Quand l'indulgence devient faiblesse
- Shayan Ramezani

- il y a 2 jours
- 3 min de lecture

Parfois, l'amour prend une forme qui affaiblit doucement la personne même que l'on veut protéger.
Je me suis souvent demandé ce qui se passe lorsque la bienveillance transforme en
indulgence, lorsque le désir de faciliter la vie d'un enfant finit par lui retirer les épreuves qui le feraient grandir.
Beaucoup de parents, d'enseignants et d'éducateurs disent observer aujourd'hui deux tendances opposées chez les jeunes.
Certains s'irritent facilement, s'emportent vite, manquent de patience.
D'autres semblent fatigués, démotivés, comme vidés de l'intérieur.
Je fais la même observation. Et je crois qu'une des raisons se trouve dans la facilité avec laquelle notre culture cède à l'indulgence envers les enfants.
Par « indulgence », je ne parle pas d'amour ou de proximité.
Je parle de cette attitude qui pousse les adultes à vouloir satisfaire chaque désir, éviter chaque effort, écarter toute frustration.
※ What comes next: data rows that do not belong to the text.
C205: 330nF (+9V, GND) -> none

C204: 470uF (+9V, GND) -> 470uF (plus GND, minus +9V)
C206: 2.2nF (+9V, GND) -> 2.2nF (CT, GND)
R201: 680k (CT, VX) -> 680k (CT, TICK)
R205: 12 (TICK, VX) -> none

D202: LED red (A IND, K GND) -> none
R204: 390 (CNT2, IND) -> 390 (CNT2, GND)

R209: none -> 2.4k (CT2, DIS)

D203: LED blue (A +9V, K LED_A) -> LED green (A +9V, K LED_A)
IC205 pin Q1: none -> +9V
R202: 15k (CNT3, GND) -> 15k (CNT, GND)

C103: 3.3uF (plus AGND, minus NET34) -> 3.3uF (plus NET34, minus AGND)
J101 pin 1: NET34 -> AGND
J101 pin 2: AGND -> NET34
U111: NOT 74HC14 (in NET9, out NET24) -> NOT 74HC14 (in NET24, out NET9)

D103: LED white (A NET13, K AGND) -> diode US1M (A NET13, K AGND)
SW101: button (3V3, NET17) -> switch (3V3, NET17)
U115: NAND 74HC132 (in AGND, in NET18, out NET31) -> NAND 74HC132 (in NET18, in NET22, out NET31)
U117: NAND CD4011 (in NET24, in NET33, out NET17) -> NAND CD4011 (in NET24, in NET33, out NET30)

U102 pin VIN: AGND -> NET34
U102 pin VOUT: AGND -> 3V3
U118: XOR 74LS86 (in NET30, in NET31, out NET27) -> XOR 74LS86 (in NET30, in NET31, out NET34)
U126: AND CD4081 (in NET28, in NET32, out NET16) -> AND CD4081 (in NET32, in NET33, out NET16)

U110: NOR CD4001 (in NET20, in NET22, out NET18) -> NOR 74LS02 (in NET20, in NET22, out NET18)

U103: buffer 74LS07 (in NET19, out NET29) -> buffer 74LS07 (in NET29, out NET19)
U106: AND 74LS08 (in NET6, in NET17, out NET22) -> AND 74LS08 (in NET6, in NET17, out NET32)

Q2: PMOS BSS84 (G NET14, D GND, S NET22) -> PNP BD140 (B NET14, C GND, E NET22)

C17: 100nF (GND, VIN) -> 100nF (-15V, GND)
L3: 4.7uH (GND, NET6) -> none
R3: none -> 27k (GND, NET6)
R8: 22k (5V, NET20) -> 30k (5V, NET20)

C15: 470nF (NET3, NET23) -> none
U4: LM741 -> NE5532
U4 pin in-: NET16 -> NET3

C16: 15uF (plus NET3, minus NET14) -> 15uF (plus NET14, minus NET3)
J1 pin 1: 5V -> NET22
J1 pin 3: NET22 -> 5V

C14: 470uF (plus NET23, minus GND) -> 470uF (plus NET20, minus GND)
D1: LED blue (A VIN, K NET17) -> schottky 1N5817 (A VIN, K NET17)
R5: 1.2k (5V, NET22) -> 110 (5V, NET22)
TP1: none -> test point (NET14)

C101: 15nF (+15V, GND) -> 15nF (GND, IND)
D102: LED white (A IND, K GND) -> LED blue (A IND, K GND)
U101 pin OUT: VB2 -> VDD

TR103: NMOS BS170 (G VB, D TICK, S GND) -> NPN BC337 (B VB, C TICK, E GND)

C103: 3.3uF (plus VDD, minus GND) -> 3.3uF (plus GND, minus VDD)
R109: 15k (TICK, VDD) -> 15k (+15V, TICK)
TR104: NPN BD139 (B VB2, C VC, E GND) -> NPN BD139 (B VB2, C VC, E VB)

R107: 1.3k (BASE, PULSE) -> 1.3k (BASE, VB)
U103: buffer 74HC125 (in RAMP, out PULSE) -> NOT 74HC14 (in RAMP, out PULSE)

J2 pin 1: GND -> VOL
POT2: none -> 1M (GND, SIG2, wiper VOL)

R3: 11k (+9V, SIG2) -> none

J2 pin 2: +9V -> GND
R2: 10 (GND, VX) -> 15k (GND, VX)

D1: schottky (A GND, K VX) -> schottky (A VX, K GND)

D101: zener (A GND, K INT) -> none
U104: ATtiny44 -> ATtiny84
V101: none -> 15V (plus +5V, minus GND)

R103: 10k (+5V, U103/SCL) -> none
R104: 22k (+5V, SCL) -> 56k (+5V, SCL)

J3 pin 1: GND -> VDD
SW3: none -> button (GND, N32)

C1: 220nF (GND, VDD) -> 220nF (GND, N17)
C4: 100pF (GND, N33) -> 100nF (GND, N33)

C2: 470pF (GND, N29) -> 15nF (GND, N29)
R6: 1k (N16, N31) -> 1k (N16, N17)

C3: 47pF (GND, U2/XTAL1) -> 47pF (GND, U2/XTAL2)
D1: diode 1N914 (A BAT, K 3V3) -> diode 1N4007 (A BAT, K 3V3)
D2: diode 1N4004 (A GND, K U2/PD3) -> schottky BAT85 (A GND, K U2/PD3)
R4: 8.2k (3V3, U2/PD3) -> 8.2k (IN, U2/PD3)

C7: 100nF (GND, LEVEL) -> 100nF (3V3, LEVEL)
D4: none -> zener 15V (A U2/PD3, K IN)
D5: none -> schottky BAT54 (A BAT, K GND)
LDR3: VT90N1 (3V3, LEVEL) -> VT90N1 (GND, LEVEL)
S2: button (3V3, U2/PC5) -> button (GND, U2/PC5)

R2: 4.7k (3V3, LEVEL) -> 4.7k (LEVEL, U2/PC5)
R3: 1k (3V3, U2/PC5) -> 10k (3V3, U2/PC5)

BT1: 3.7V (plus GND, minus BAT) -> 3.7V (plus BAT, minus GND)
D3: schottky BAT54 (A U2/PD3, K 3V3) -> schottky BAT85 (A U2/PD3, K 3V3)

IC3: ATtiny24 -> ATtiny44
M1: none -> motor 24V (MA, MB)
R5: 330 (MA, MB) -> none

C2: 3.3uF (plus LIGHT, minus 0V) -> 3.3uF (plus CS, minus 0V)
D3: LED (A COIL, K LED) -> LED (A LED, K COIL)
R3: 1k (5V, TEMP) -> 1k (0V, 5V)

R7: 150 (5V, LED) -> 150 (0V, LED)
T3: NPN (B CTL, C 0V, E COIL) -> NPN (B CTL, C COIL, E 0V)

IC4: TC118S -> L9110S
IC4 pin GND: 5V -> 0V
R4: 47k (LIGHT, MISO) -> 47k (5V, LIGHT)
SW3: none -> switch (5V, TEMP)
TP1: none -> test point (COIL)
Cela part souvent d'un élan d'amour, mais cela peut, sans qu'on le voie, priver l'enfant de quelque chose d'essentiel.
Un enfant qui ne rencontre jamais de difficulté n'apprend pas à gérer la frustration.
Il ne découvre pas l'expérience d'essayer, d'échouer, d'apprendre, de se relever.
Il risque de grandir en se sentant au centre de l'attention, mais sans vraiment se sentir membre d'une communauté.
Alfred Adler avait déjà établi ce lien. Il observait que les enfants trop gâtés ne développent pas une véritable confiance en eux, mais une insécurité profonde, qui se manifeste plus tard par le retrait ou la rébellion.
Rudolf Dreikurs et Erik Blumenthal ont prolongé cette idée, décrivant comment une éducation trop complaisante engendre souvent un sentiment de vide ou une dépendance excessive au regard des autres.
Les recherches récentes le confirment.
Une étude à long terme menée à l'Université de Munich a montré que les enfants trop souvent déchargés de leurs responsabilités rencontrent plus tard davantage de problèmes de motivation, d'anxiété sociale et de tendances dépressives.
Une autre étude, réalisée à Oslo en 2015, a révélé que l'éducation indulgente, sans repères clairs, est liée à une plus grande agressivité, une instabilité émotionnelle et une moindre maîtrise de soi à l'adolescence.
Jean Twenge et son équipe ont, il y a déjà plusieurs années, mis en évidence que dans de nombreuses sociétés occidentales, la survalorisation et la satisfaction permanente des désirs contribuent à nourrir des tendances narcissiques.
Lorsque je voyage dans certaines régions d'Afrique, j'observe un tout autre type d'éducation.
Les enfants y participent à la vie quotidienne dès leur plus jeune âge.
Ils aident, prennent des responsabilités, se sentent utiles.
On ne leur donne pas tout ce qu'ils veulent, mais ils savent qu'ils comptent.
Et cela semble leur donner une force tranquille.
Que faire alors?
Invitons les enfants à participer. Confions-leur de vraies tâches et faisons-leur confiance.
Acceptons la frustration : la tristesse, la colère et la déception font partie de la croissance.
Posons des limites avec bienveillance : parfois, un « non » doux est le plus grand « oui » adressé à la croissance.
Misons sur la relation, non sur la récompense : les enfants ont besoin de lien plus que d'éloges.
Et souvenons-nous que notre manière de traverser le stress et les échecs leur enseigne bien plus que n'importe quel conseil éducatif.
Ce n'est pas un jugement, mais une invitation à réfléchir.
À élever les enfants avec à la fois de l'amour et du courage.
Avec confiance en leur force, et la foi que même la frustration peut nourrir leur cœur en devenir:
Parfois, l'amour protège trop.
En effaçant chaque difficulté, chaque contrariété, chaque petite douleur, on efface aussi les moments où la force intérieure se forme.
Un enfant qui n'a jamais à essayer n'apprend jamais qu'il en est capable.
Prendre soin, ce n'est pas chercher le confort, c'est aider un jeune cœur à découvrir son propre courage.